Transformers: Tokenizer not found after conversion from TF checkpoint to PyTorch

Created on 14 Aug 2019 · 3Comments · Source: huggingface/transformers

🐛 Bug

Model I am using (Bert, XLNet....): GPT2

Language I am using the model on (English, Chinese....): English

The problem arise when using:

[x] the official example scripts: run_generation.py, convert_tf_checkpoint_to_pytorch.py
[ ] my own modified scripts: (give details)

The tasks I am working on is:

[ ] an official GLUE/SQUaD task: (give the name)
[x] my own task or dataset: Text generation. I finetuned a gpt2 model using Tensorflow and I converted the checkpoint using the convert_tf_checkpoint_to_pytorch.py script to PyTorch. Running run_generation.py from the examples folder results in an error. It seems like the tokenizer is not loaded from the converted model. (Maybe it is not saved?)

To Reproduce

Steps to reproduce the behavior:

Have a tensorflow checkpoint.
Convert it with python pytorch_transformers gpt2 path/to/checkpoint path/to/save/model
Run python run_generation.py --model_type gpt2 --model_name_or_path path/to/saved/model --top_p 0.9 --prompt "Hello Huggingface"

This results in the following error:

Traceback (most recent call last): File "run_generation.py", line 195, in <module> main() File "run_generation.py", line 175, in main context_tokens = tokenizer.encode(raw_text) AttributeError: 'NoneType' object has no attribute 'encode'

Expected behavior

Text generation like using "gpt2" as model_name_or_path.

Environment

OS: Windows 10
Python version: 3.7
PyTorch version: 1.1
PyTorch Transformers version (or branch): 1.0
Using GPU ? Yes, but doesn't work with CPU either
Distributed of parallel setup ? No
Any other relevant information:

Additional context

I manged to get it working by substituting the loading of the tokenizer with "gpt2", that way the tokenizer is loaded not from my fine-tuned model, but from the cache of the 117M version.
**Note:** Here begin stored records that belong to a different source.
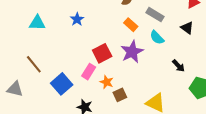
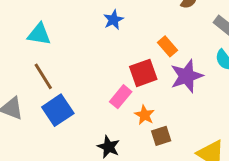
cyan triangle: (37, 23) -> (39, 34), moved
orange rectangle: (131, 25) -> (167, 46), moved
blue square: (62, 84) -> (58, 110), moved

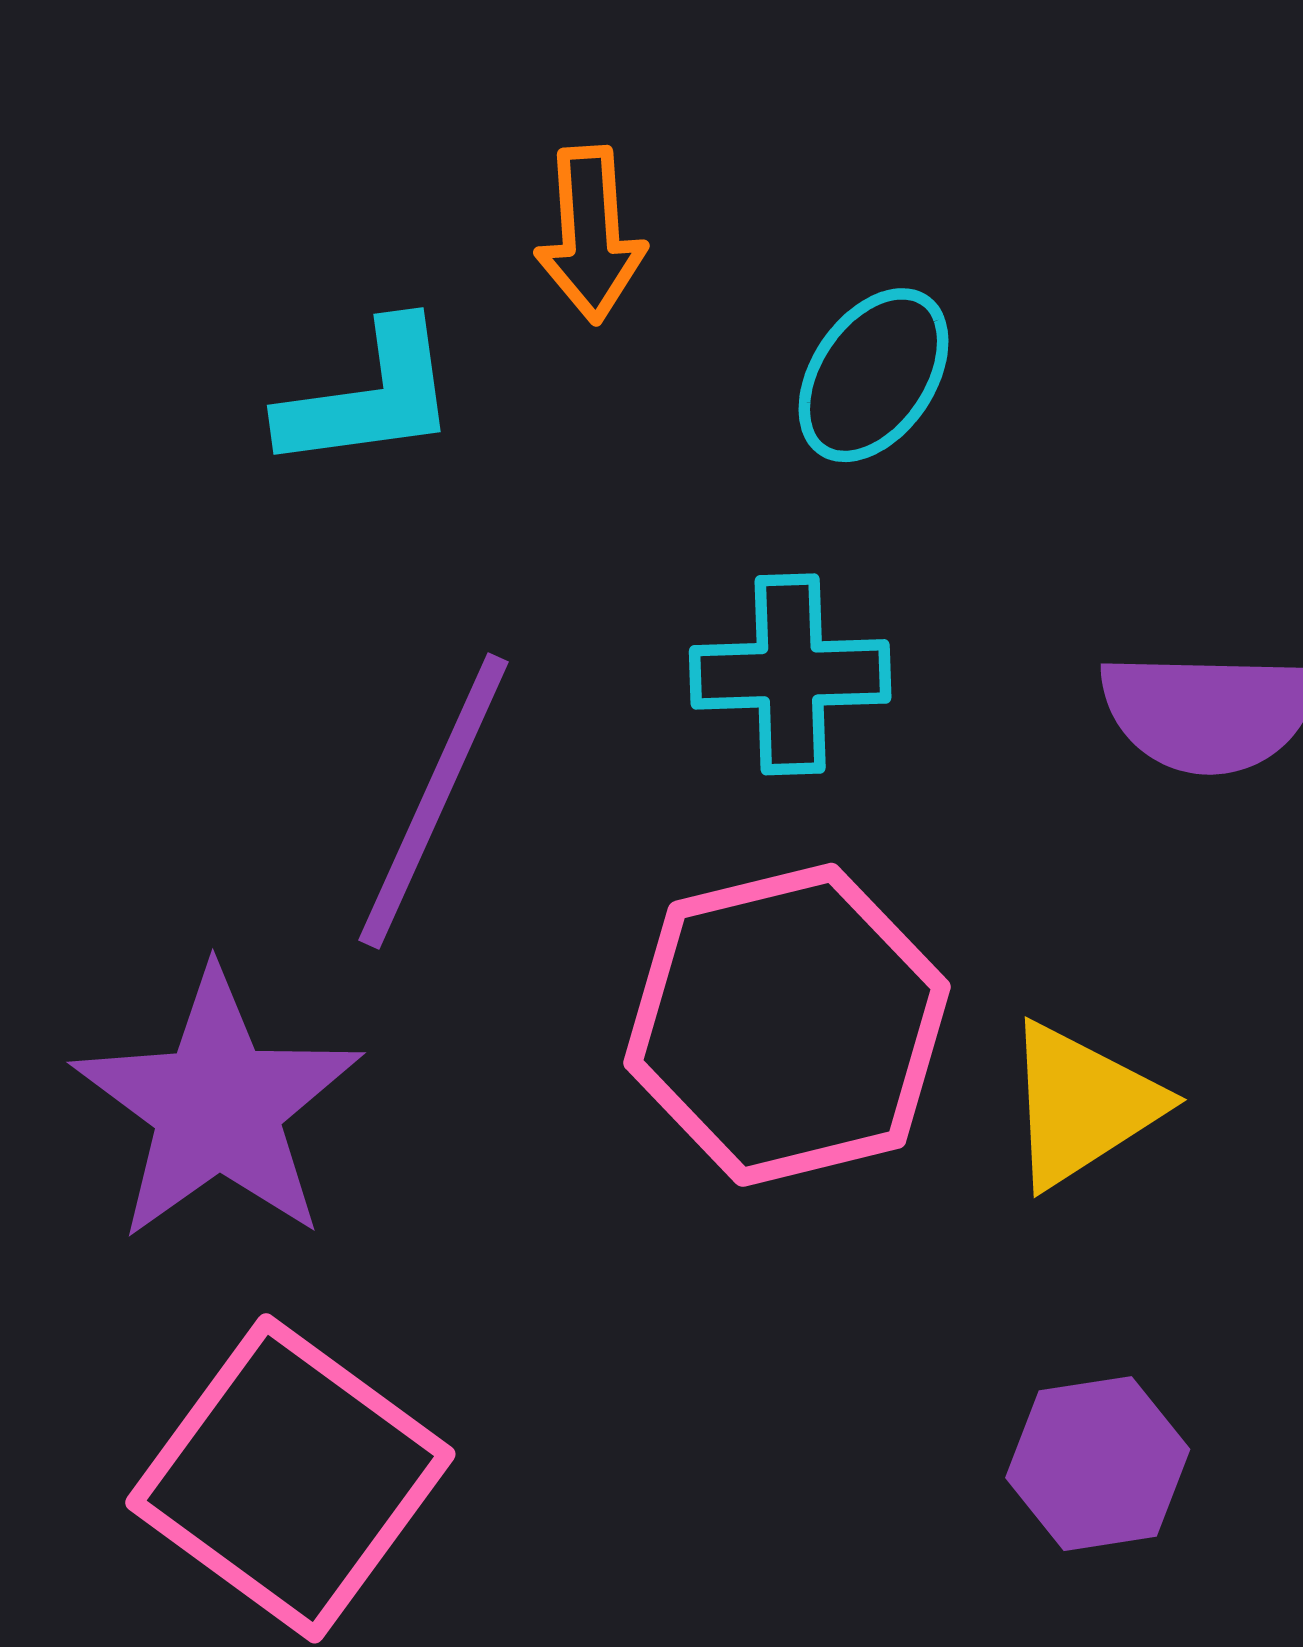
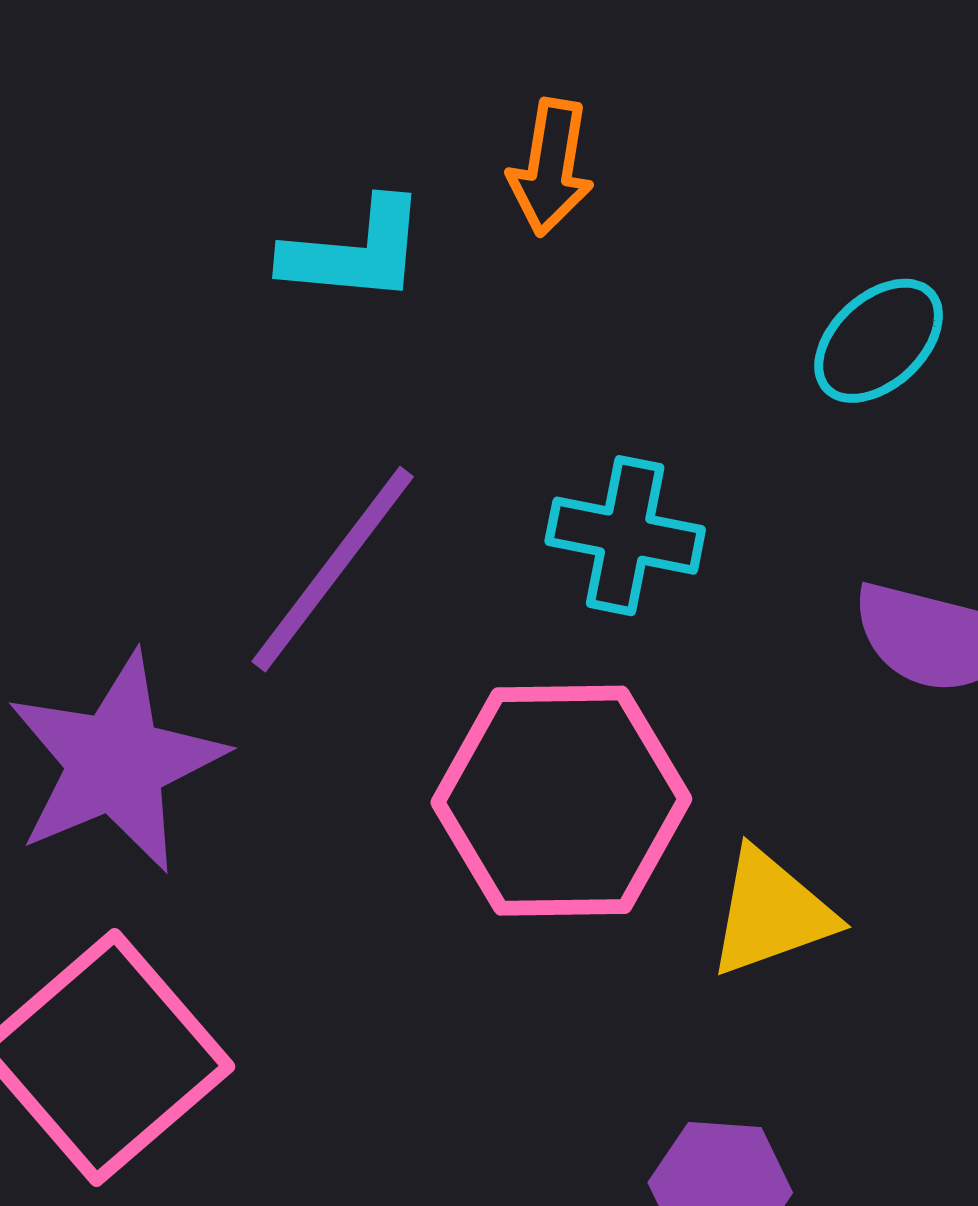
cyan ellipse: (873, 375) -> (879, 341), moved

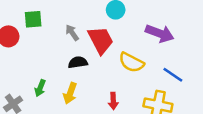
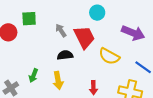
yellow arrow: (70, 93) -> (58, 80), turned -30

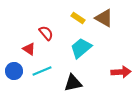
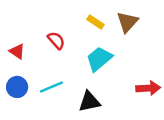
brown triangle: (104, 18) -> (127, 22), turned 42
red triangle: (29, 49) -> (17, 51), moved

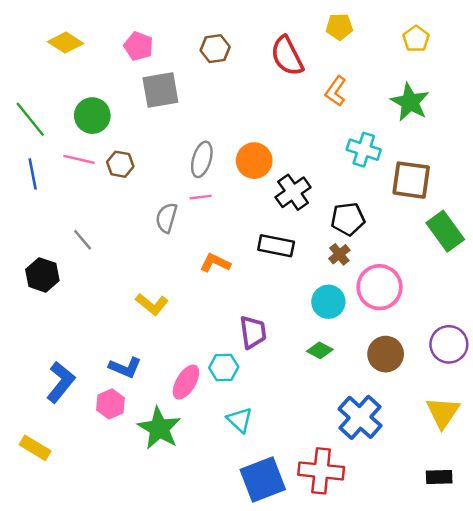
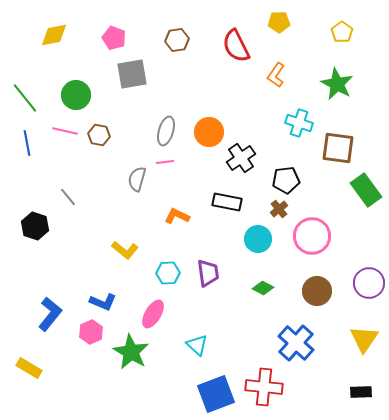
yellow diamond: (66, 43) -> (54, 35), turned -44
cyan circle: (328, 302) -> (258, 239), moved
cyan hexagon: (224, 367) -> (168, 273), moved

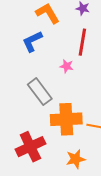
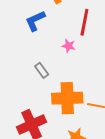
gray rectangle: (40, 92) -> (42, 70), size x0.6

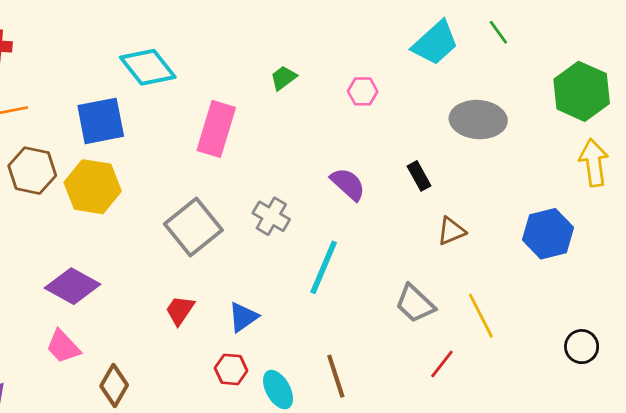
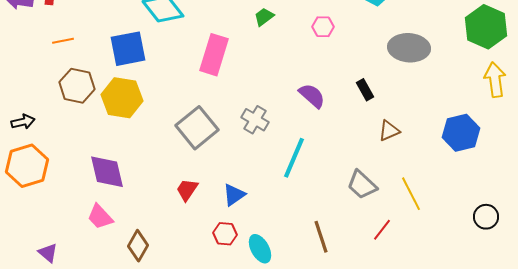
purple diamond: (72, 286) -> (107, 172), turned 48
brown line: (336, 376) -> (321, 237), moved

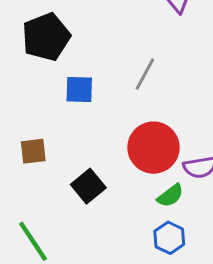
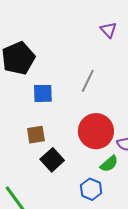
brown square: (33, 151) -> (36, 135), moved
blue hexagon: (169, 238) -> (91, 189), moved

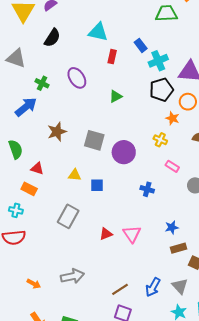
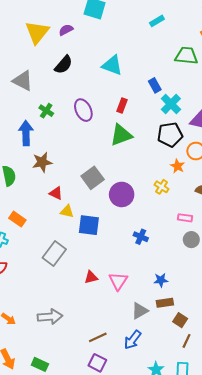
red rectangle: (112, 57) -> (122, 105), moved
cyan cross: (158, 61) -> (171, 104), turned -30
green triangle: (116, 96) -> (121, 135), size x1.6
blue arrow: (26, 107) -> (26, 133), turned -60
brown star: (57, 132) -> (42, 162), moved
gray square: (94, 140) -> (93, 178), turned 30
pink rectangle: (172, 166) -> (185, 218), moved, turned -32
red triangle: (37, 168) -> (56, 193), moved
blue square: (97, 185) -> (89, 225), size x1.5
gray triangle: (180, 286) -> (140, 311), moved, turned 36

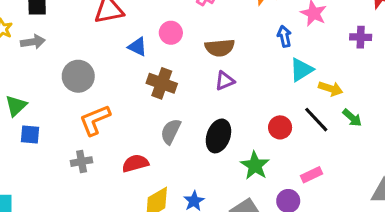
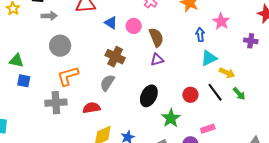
pink circle: (171, 33) -> (134, 26), moved
gray arrow: (33, 42) -> (49, 16), moved
blue triangle: (137, 47) -> (111, 23), moved
brown semicircle: (220, 48) -> (156, 37), turned -114
green triangle: (16, 106) -> (17, 61), turned 49
gray semicircle: (171, 131) -> (107, 83), moved
gray cross: (82, 162) -> (56, 103), size x1.5

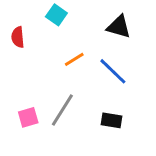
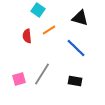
red semicircle: (18, 37) -> (27, 36), moved
orange line: (74, 59) -> (49, 30), moved

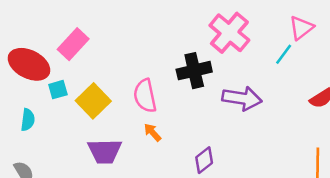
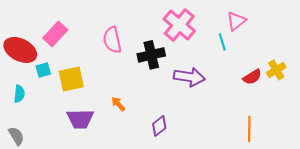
cyan line: (284, 54) -> (222, 42), turned -54
pink semicircle: (145, 96) -> (112, 40), moved
yellow square: (93, 101) -> (71, 79), turned 32

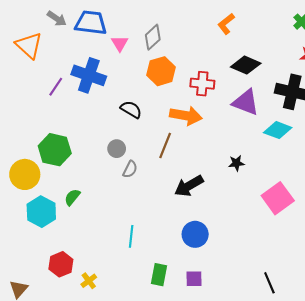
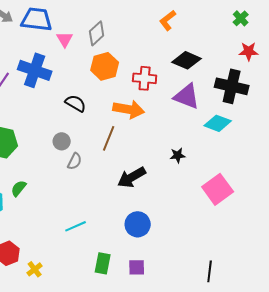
cyan line: (131, 236) -> (76, 226), turned 60
black line: (269, 283) -> (210, 271), turned 30

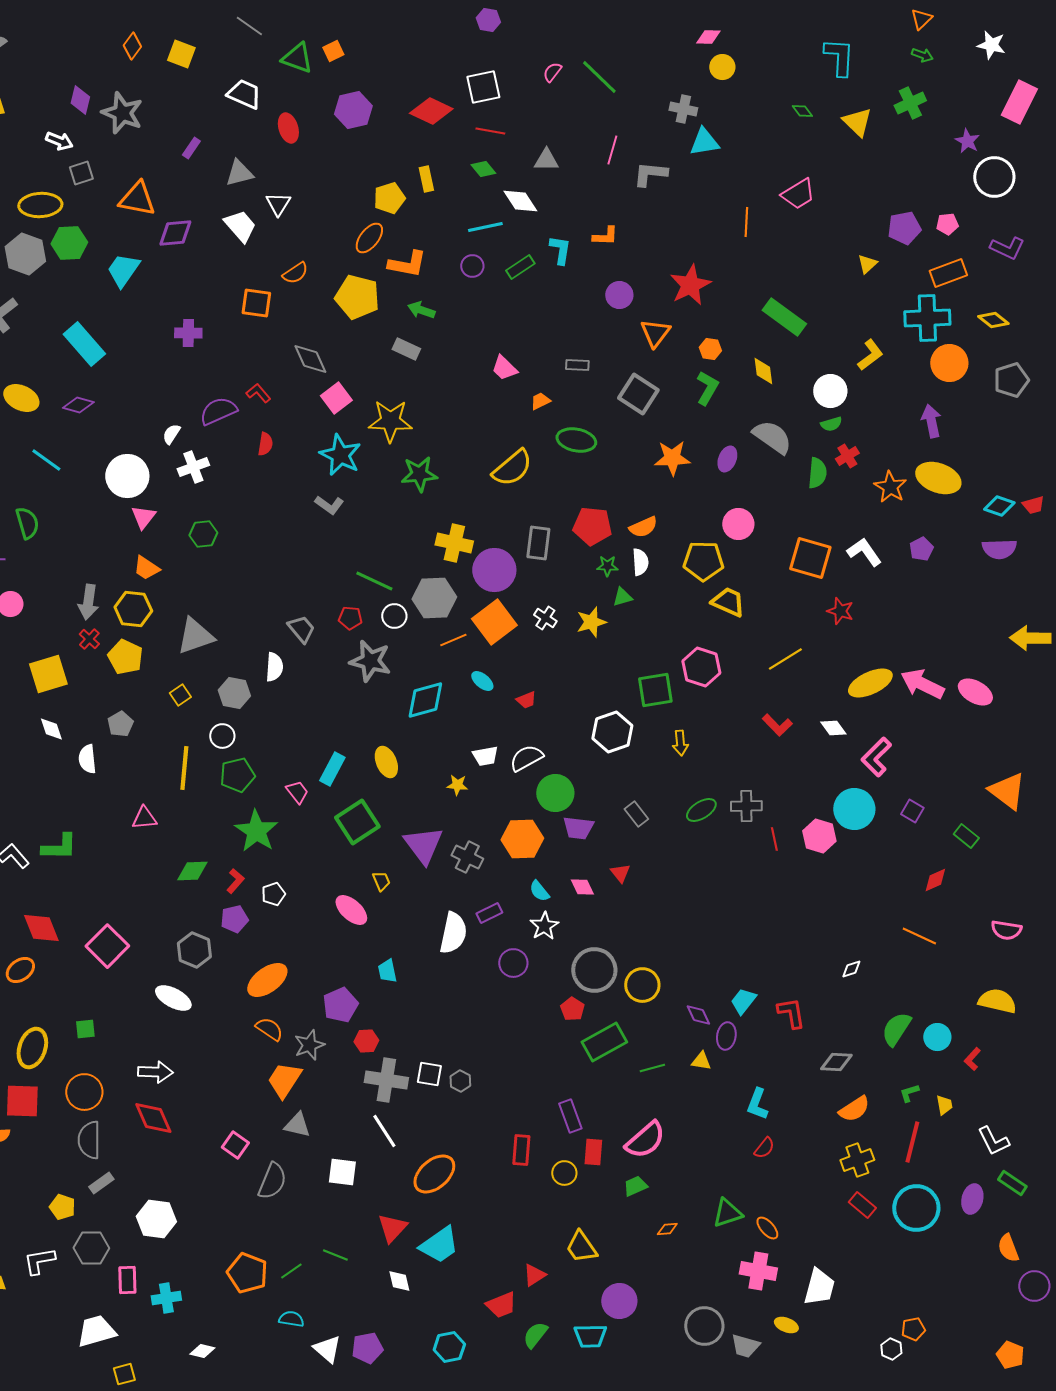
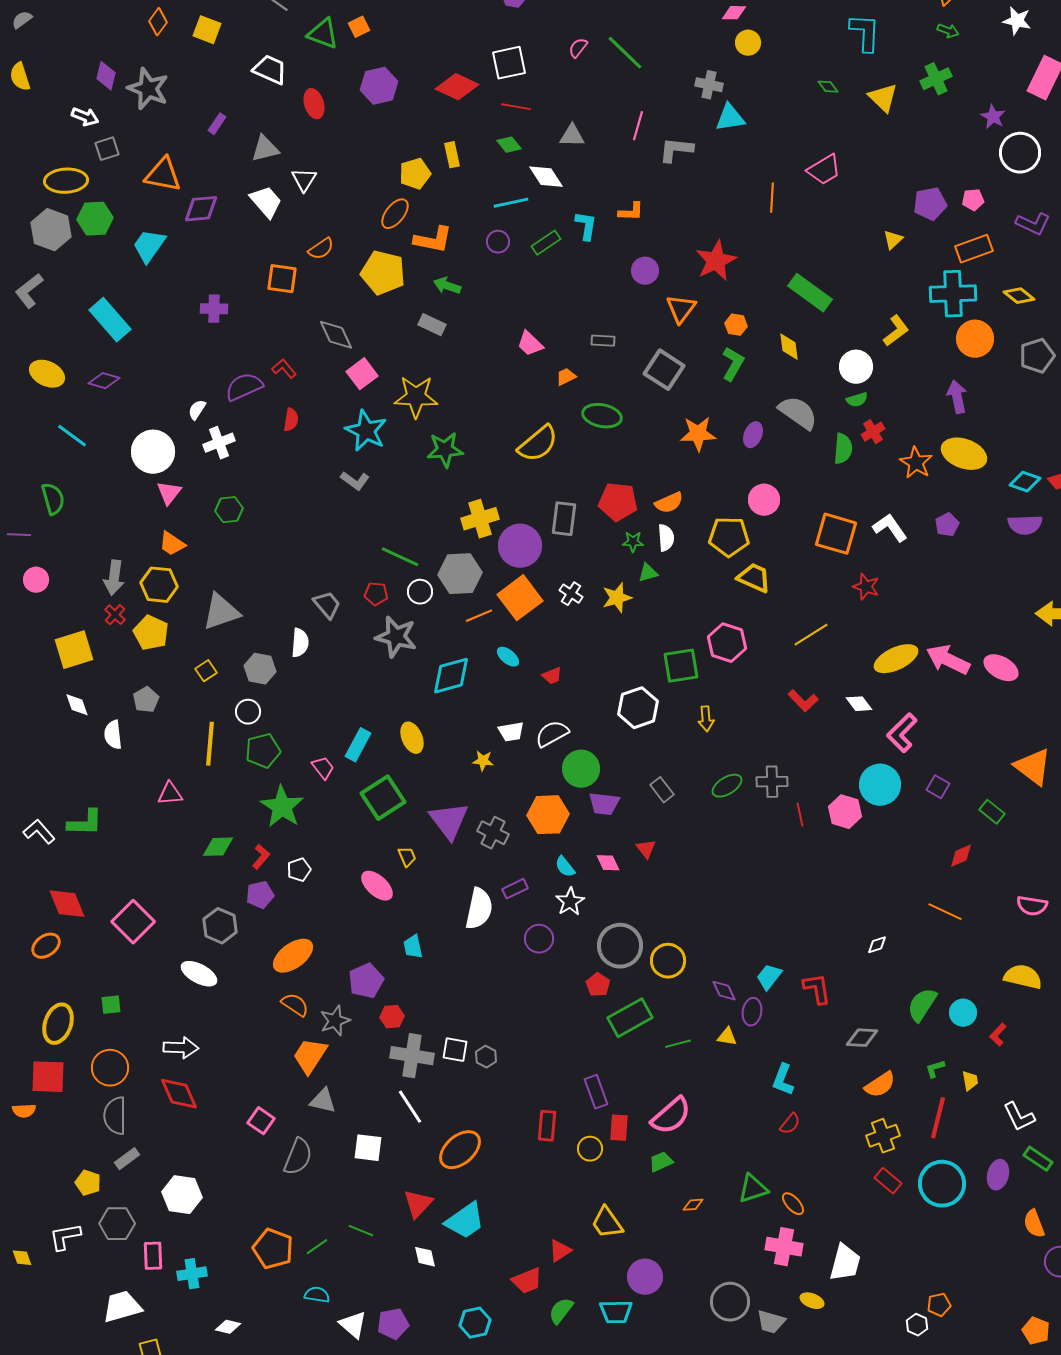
yellow cross: (454, 543) -> (480, 519), turned -30

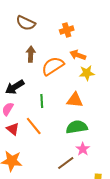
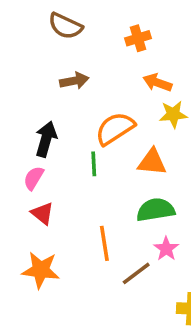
brown arrow: (31, 54) -> (74, 81), turned 77
orange semicircle: (53, 66) -> (115, 128), moved
black arrow: (15, 87) -> (46, 139), turned 138
orange line: (34, 126) -> (104, 243), moved, turned 30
Is the tokenizer actually trained?
Right now I have 3 files in the models folder: config.json, pytorch_model.bin and vocab.bpe. Am I missing a file?

wontfix

Source

HansBambel

Most helpful comment

Shouldn't the tokenizer then be loaded from args.model_type and not args.model_name_or_path? Or do they differ from gpt2 to gpt2-medium?

HansBambel on 19 Aug 2019

👍2

All 3 comments

Hi, no the tokenizer is not trained. You can just load the original gpt2 one.

thomwolf on 19 Aug 2019

👍1

Shouldn't the tokenizer then be loaded from args.model_type and not args.model_name_or_path? Or do they differ from gpt2 to gpt2-medium?

HansBambel on 19 Aug 2019

👍2

This issue has been automatically marked as stale because it has not had recent activity. It will be closed if no further activity occurs. Thank you for your contributions.